Studies have shown that direct energy investments have significantly outperformed energy stocks during periods of higher inflation. Through proper management, an investor may employ Rule #3 to establish a portfolio of direct energy investment that will have relatively good asset liquidity, too.
Don't just buy oil and gas reserves, drill for them.
Investors correctly perceive the purchase of oil and gas reserves as a lower risk investment than drilling for them. However, projected cash flows and rates of return from reserve acquisitions rely heavily on the level of oil and gas prices in the first couple years. Drilling for reserves often allows the investor to average more of his capital investments over time, thus reducing price and market timing risks. Moreover, investors seeking higher investment returns in addition to negative correlation will find a properly managed drilling effort much more likely to meet their objectives. Recently, many companies have achieved finding costs through drilling at half the per-barrel cost realized through lower-risk acquisitions. The resulting high gross margins from these drilled reserves deliver higher rates of return and less price risk to the investor than production acquisitions do.

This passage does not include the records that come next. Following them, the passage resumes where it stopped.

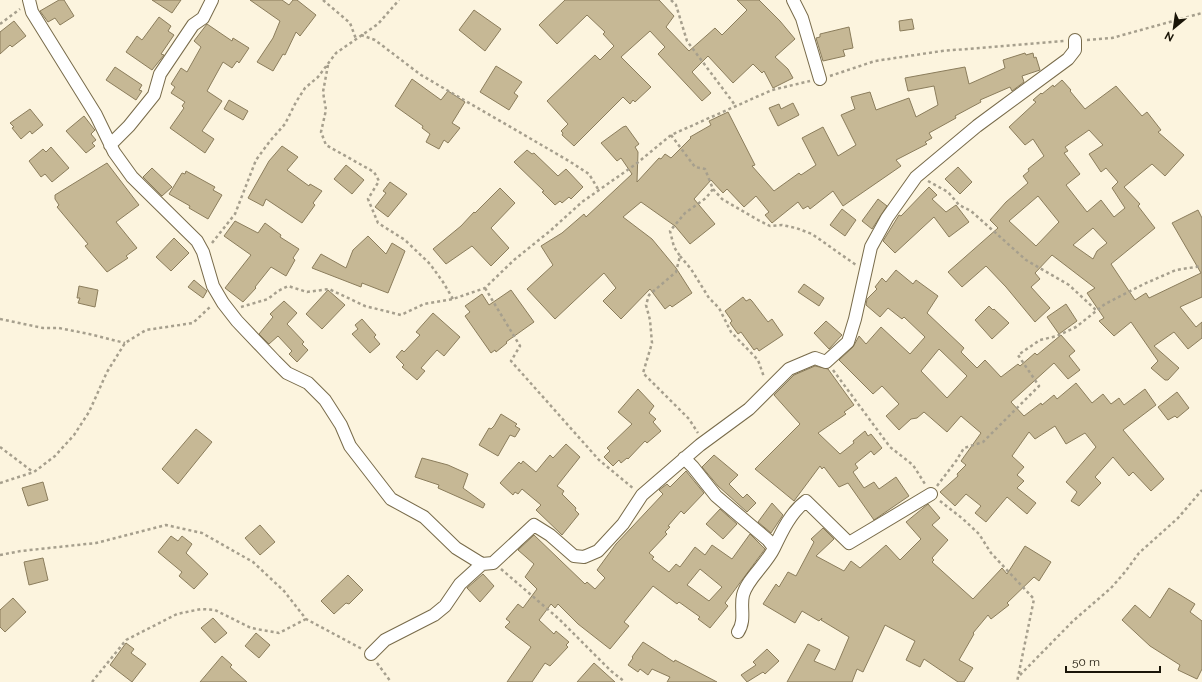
<svg xmlns="http://www.w3.org/2000/svg" width="1202" height="682" font-family="Raleway,sans-serif">
<rect width="100%" height="100%" fill="#fcf4de"/>
<path fill="#c6b895" stroke="#8b7d5c" fill-rule="evenodd" d="M59 0H64L74 16 60 25 55 18 48 22 40 11Z
M152 0H181L172 13Z
M250 0H282L289 5 293 0H297L316 15 300 36 296 32 285 55 283 54 273 71 257 62 273 38 280 21Z
M565 0H659L674 16 666 27 689 51 715 28 722 35 747 10 737 0H759L780 21 795 39 775 57 788 69 793 78 773 88 764 71 762 73 753 64 733 83 708 56 692 72 711 93 702 101 658 54 665 47 650 31 621 57 651 87 635 102 633 100 630 104 623 97 574 146 562 135 563 133 561 131 568 124 547 101 595 55 600 60 614 46 603 34 605 32 587 15 557 44 539 25Z
M474 10 501 29 485 51 459 30Z
M159 17 171 26 168 31 174 35 161 54 164 55 152 70 126 52 137 36 142 40Z
M912 19 914 29 900 31 899 21Z
M14 21 26 36 12 47 10 45 0 54V32Z
M207 24 232 41 233 38 249 48 239 63 237 61 232 68 223 62 207 91 222 101 202 131 214 139 205 153 170 128 184 108 182 106 185 102 171 93 175 87 171 84 181 68 187 72 201 47 194 41Z
M849 27 853 48 843 50 845 56 823 61 816 38 820 37V34Z
M1025 53 1026 55 1033 53 1034 58 1036 57 1040 70 1022 76 1024 82 1012 91 1010 87 980 100 981 102 955 116 956 118 929 133 932 138 925 142 927 144 896 160 901 166 843 206 833 191 810 209 808 206 803 209 798 202 772 223 765 215 769 212 756 196 744 207 727 189 723 193 711 180 694 199 715 224 690 244 675 226 641 202 623 217 652 239 676 268 692 293 672 307 670 305 665 309 650 289 621 319 603 301 616 288 604 273 555 319 527 289 553 265 541 246 562 233 584 214 586 217 632 174 621 158 617 161 601 143 623 127 626 126 639 144 635 147 638 152 637 182 659 158 661 159 665 154 671 158 691 138 690 137 711 125 709 121 728 112 755 165 752 166 774 191 799 173 801 175 816 165 802 138 823 127 838 156 856 145 841 115 855 109 851 97 870 92 876 110 909 98 916 117 938 105 934 86 908 91 905 78 965 67 969 84 1005 68 1003 60Z
M496 66 522 82 514 93 518 96 509 110 480 92Z
M115 67 142 85 139 90 142 91 136 100 106 80Z
M412 79 441 100 448 91 465 102 452 123 460 128 448 143 444 140 439 149 426 142 430 134 422 128 423 126 395 106Z
M1062 80 1071 90 1070 91 1085 109 1116 86 1142 116 1147 112 1161 130 1158 132 1184 155 1165 176 1152 164 1124 187 1140 204 1138 206 1155 228 1111 264 1135 300 1146 293 1149 298 1201 273 1172 223 1198 210 1202 218V297L1180 307 1196 327 1202 322V338L1188 349 1174 332 1154 346 1179 368 1168 380H1165L1151 368 1158 361 1131 322 1114 336 1099 321 1104 318 1087 293 1095 288 1052 255 1035 273 1040 279 1031 287 1050 308 1035 322 1006 287 986 266 962 287 948 272 998 228 990 220 1006 202 1028 183 1023 176 1029 171 1028 169 1044 156 1033 139 1025 145 1009 127 1036 102 1033 100 1041 93 1042 94 1053 85 1054 87ZM1089 130 1103 145 1089 154 1101 172 1106 168 1118 182 1112 188 1125 208 1114 217 1101 200 1087 212 1066 185 1080 174 1064 153 1068 151 1065 147ZM1038 196 1059 222 1036 246 1009 221ZM1093 228 1107 243 1097 251 1093 259 1073 245Z
M229 100 248 111 243 120 224 109Z
M793 103 799 115 778 126 769 108 779 104 781 109Z
M30 109 43 125 32 134 30 131 21 139 12 128 14 127 10 123Z
M84 116 94 129 95 130 91 134 96 140 92 143 95 146 86 153 66 131Z
M282 146 298 157 287 170 309 186 310 184 322 191 313 203 315 205 302 223 266 199 263 206 248 198 269 161Z
M51 147 69 168 52 182 45 174 41 177 29 161 43 149 46 152Z
M527 150 532 154 534 153 558 176 566 169 583 187 571 199 569 197 562 203 560 201 555 205 542 192 544 191 514 162Z
M107 163 139 205 116 222 137 248 126 256 128 258 107 272 85 246 88 244 57 207 59 205 55 199V195Z
M346 165 364 180 352 194 334 179Z
M958 167 972 182 960 194 945 179Z
M152 168 172 187 162 196 143 177Z
M186 171 215 187 213 190 222 195 208 219 189 208 190 206 169 194 182 173 185 174Z
M390 182 407 194 388 217 375 207 386 193 383 191Z
M929 187 937 195 932 199 946 212 956 205 969 222 949 237 934 217 895 253 883 241 899 215 901 216Z
M500 188 515 203 491 228 509 248 491 266 472 246 446 264 433 249 461 226 474 212 475 213Z
M878 199 887 206 872 229 862 221Z
M842 209 856 220 845 236 830 225Z
M235 221 258 233 265 223 281 235 280 237 299 249 293 258 295 260 286 276 271 267 255 287 256 288 243 302 225 288 251 255 224 236Z
M368 236 386 254 392 243 405 251 388 293 362 283 361 287 312 268 321 254 346 268 353 250Z
M174 238 189 253 171 271 156 257Z
M896 270 913 284 916 280 938 296 927 313 964 348 961 352 977 368 985 360 1001 377 1018 364 1020 366 1035 353 1037 355 1061 335 1075 351 1069 356 1080 370 1068 379 1054 363 1011 402 1024 416 1041 403 1042 405 1054 395 1057 399 1076 383 1092 403 1103 394 1111 404 1119 398 1124 405 1145 389 1156 405 1123 430 1164 479 1151 491 1133 472 1129 476 1113 457 1095 477 1101 483 1079 506 1071 501 1077 492 1066 482 1096 447 1085 433 1066 444 1055 426 1035 439 1029 432 1012 456 1024 467 1017 475 1024 481 1017 488 1036 503 1027 514 1007 497 986 522 975 513 981 506 966 494 955 506 940 492 958 476 957 474 966 465 961 461 981 433 961 416 947 432 924 412 917 418 911 419 899 430 886 416 899 404 882 386 873 394 839 360 853 347 859 336 866 344 881 327 910 354 925 337 904 317 902 319 888 308 880 317 866 305 867 299 877 289 875 287 882 278 886 282ZM939 349 967 376 947 398 921 371Z
M194 280 207 291 203 298 188 287Z
M804 284 824 298 819 306 798 292Z
M79 286 98 290 95 307 78 303 80 298H77Z
M328 290 345 305 322 329 306 314Z
M511 290 534 322 506 342 507 343 496 352 495 350 491 353 465 316 470 312 465 306 482 294 489 305Z
M743 297 746 301 750 299 752 301 768 322 772 319 783 335 759 351 757 348 754 350 741 332 738 334 730 323 732 321 725 311Z
M284 301 297 313 287 324 304 342 302 344 308 350 297 362 289 354 292 351 278 336 269 344 259 334 273 317 270 314Z
M1066 304 1077 321 1059 334 1047 317Z
M989 306 993 310 994 309 1009 323 992 339 975 320Z
M433 313 460 337 444 356 437 350 421 368 425 371 417 380 402 367 404 365 396 357 402 350 404 352 420 335 416 332Z
M362 319 376 335 374 337 380 344 370 353 352 334 358 329 355 325Z
M826 321 842 335 829 349 814 333Z
M815 366 828 369 854 405 844 412 846 414 818 433 840 454 854 443 853 441 865 431 868 436 871 434 882 448 874 455 871 451 855 464 858 468 853 472 864 488 874 482 879 489 896 477 909 496 874 520 848 483 839 487 824 467 822 469 820 466 794 501 755 469 800 424 774 395 794 375Z
M638 389 654 406 649 413 656 419 653 422 661 431 647 443 645 441 628 459 627 458 621 463 619 460 613 466 604 457 610 451 607 448 632 424 618 412Z
M1177 392 1189 408 1177 418 1175 416 1168 420 1158 407Z
M501 414 517 424 515 426 520 429 515 437 510 435 498 456 479 445 489 428 491 429 494 426Z
M196 429 212 442 178 484 162 469Z
M566 444 580 457 557 486 564 491 562 494 576 508 575 510 579 514 562 535 536 510 541 505 522 489 518 494 515 492 513 495 500 483 519 462 521 464 523 461 536 472 550 455 553 458Z
M714 455 738 475 729 484 743 498 747 494 756 503 747 512 718 486 702 467Z
M422 458 448 465 468 474 463 488 485 504 483 508 438 488 439 485 415 477Z
M686 471 704 493 684 514 681 511 668 526 670 527 665 532 667 534 649 553 654 557 652 559 669 572 676 564 680 567 695 547 705 555 712 545 732 559 750 534 765 549 725 603 728 606 710 628 698 619 700 617 679 602 677 604 653 586 624 622 629 626 610 649 578 624 558 604 555 608 551 604 539 620 554 634 556 631 569 642 566 645 568 647 550 666 545 663 532 682H507L531 647 505 627 510 622 506 619 518 604 523 608 537 589 525 577 534 564 518 550 534 535 585 584 587 582 595 589 605 578 597 570 616 544 663 494 659 490 667 484 670 487ZM700 569 722 587 709 601 687 585Z
M43 482 48 500 28 506 22 488Z
M772 503 783 515 771 533 758 522Z
M928 504 940 518 932 525 948 540 932 558 934 560 932 562 973 599 1002 568 1007 574 1025 546 1051 562 1039 581 1034 577 1007 603 1009 605 991 619 988 615 973 633 974 634 959 660 973 668 964 682H958L924 659 920 667 906 660 915 641 885 625 863 672 857 669 852 682H787L808 644 820 650 814 661 835 670 849 637 821 620 822 618 819 621 802 611 795 623 763 604 776 584 779 587 788 572 796 576 814 542 811 539 823 528 834 539 816 556 844 571 851 561 860 568 886 545 900 560 921 539 906 522Z
M720 509 737 524 723 539 706 524Z
M260 525 275 542 260 555 245 538Z
M171 536 178 541 182 536 192 544 186 553 208 574 194 589 179 576 182 572 158 552Z
M43 558 48 580 29 585 24 562Z
M483 574 494 586 480 602 467 588Z
M348 575 363 590 349 604 346 603 334 614 321 601Z
M1169 588 1195 604 1190 612 1202 621V669L1197 679 1178 670 1180 665 1150 646 1122 620 1135 605 1150 618Z
M13 598 26 612 5 632 0 627V610Z
M213 618 227 633 215 643 201 628Z
M256 633 270 645 259 658 245 646Z
M643 642 674 662 675 660 717 682H667L670 677 652 669 648 675 640 669 638 672 628 665 633 658 632 657Z
M126 643 134 649 131 653 146 664 132 682 110 665Z
M767 649 779 661 765 674 763 672 747 682 741 675 756 665 753 662Z
M222 656 232 665 230 667 247 682H200Z
M594 663 615 682H577Z"/>
<g fill="none" stroke-linecap="round" stroke-linejoin="round">
<defs>
<path id="minor" d="M29 0 32 12 96 115 114 152 132 177 197 241 203 252 213 286 223 303 237 321 275 361 287 373 308 383 325 400 341 425 350 446 391 499 424 517 456 548 482 564
M793 0 802 18 820 79
M110 145 129 126 154 95 160 74 193 25 203 18 212 0
M684 458 693 467 716 496 768 540 774 548C766 565 747 579 743 595 740 608 746 620 738 632
M774 548C782 531 791 512 806 501L849 543 931 494
M371 654 385 640 434 615 445 606 460 584 482 564 493 563 534 525 550 535 574 556 584 557 598 551 623 524 642 495 657 482 700 445 749 409 789 369 815 358 826 362 848 342 855 319 871 247 887 218 916 177 977 126 1068 59 1075 50V40"/>
</defs>
<use href="#minor" stroke="#786b4a" stroke-width="14"/>
<path stroke="#a69f8d" stroke-width="2.5" stroke-dasharray="3 3" stroke-linecap="butt" d="M323 0 350 23 356 39
M671 0 676 5 687 41 735 105
M0 24 20 9
M361 35 375 40 421 75 569 161 589 174 598 189
M1087 40 1112 38 1202 13
M328 65 323 92 326 110 321 132 326 145 374 172 379 181 368 199 378 223 405 240 430 264 443 282 453 299
M830 76 875 61 942 51 1064 41
M671 135 695 167 705 169 713 189 706 198 685 213 670 231 674 247 680 256 676 272 649 295 646 305 650 320 652 343 643 373 689 419 698 433
M928 181 948 192 959 205 971 211 1026 260 1069 285 1097 311
M713 189 722 199 758 220 770 226 782 225 796 228 812 234 856 265
M212 243 235 214 256 160 270 141 285 124 296 102 305 88 318 77 336 53 378 24 399 0
M680 256 691 269 709 298 719 308 731 332 758 360 764 377
M485 288 520 346 511 361 599 460 634 489
M241 307 268 299 278 291 288 286 307 292 329 289 365 306 401 315 424 304 453 299 485 288 514 260 550 231 582 202 636 164 671 135 772 90 810 81
M0 319 43 328H59L89 334 125 343
M833 370 890 447 913 465 925 484
M0 447 33 472
M0 483 34 472 55 456 74 435 89 412 107 372 125 343 146 330 193 323 211 306
M937 486 956 461 964 448 983 442 1039 386 1018 355 1040 340 1057 336 1076 327 1105 304 1144 284 1176 270 1202 266
M940 501 963 519 979 534 991 553 1034 599 1017 682
M0 555 21 551 96 543 166 525 202 533 253 562 284 591 306 619 362 649
M501 569 559 619 611 671 625 682
M377 663 391 682
M1020 675 1073 621 1111 588 1125 572 1139 553 1178 518 1202 490
M92 682 126 640 177 614 201 609 215 610 251 628 279 633 306 619"/>
<use href="#minor" stroke="#fff" stroke-width="12"/>
</g>
<g transform="translate(1174 28) rotate(209)" stroke="#fcf4de" stroke-width="3" paint-order="stroke">
<path d="M0-3L7 15L0 10L-7 15Z" fill="#1a1508"/>
<text y="-6" font-size="11" font-weight="bold" text-anchor="middle" fill="#1a1508">N</text>
</g>
<path d="M1066 666v6h94v-6" fill="none" stroke="#1a1508" stroke-width="2"/>
<text x="1072" y="666" font-size="12" fill="#1a1508" stroke="#fcf4de" stroke-width="3" paint-order="stroke">50 m</text>
</svg>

Beware of the company with the good track record.
Investors correctly look to an oil company's finding cost track record as a key basis for judging a direct energy investment opportunity. But investments with companies boasting a good track record often have several problems.
Those companies are often financially stronger, and thus less motivated to agree on reasonable investment terms; are finished drilling their better-quality properties and now are seeking an investor to take higher risk drilling lower-quality properties; or are not recognizing the fact that their track record isn't quiet as good as it appears to be.
The track record trap is doubly troublesome for committee-centered investors who look to consultants and the appearance of good past performance to diffuse accountability for the investment decision.
Never invest because a familiar name is already in the deal.
There is no substitute for thorough analysis of an oil and gas investment (or any investment).
Get some help.
While oil and gas investments may be attractive for a variety of reasons, it pays to hire an expert who will take the time to learn an investor's objectives and then help achieve them. There is no point allocating capital to the energy sector if the investment strategy is inconsistent with the initial objectives, or if the investment analyses fail to support the strategy.
An investor following these basic rules should be able to make money investing in oil and gas over a multiyear period.
In hindsight, there might be good times to increase or decrease allocations to this asset class. For now, however, today is as good a day as any.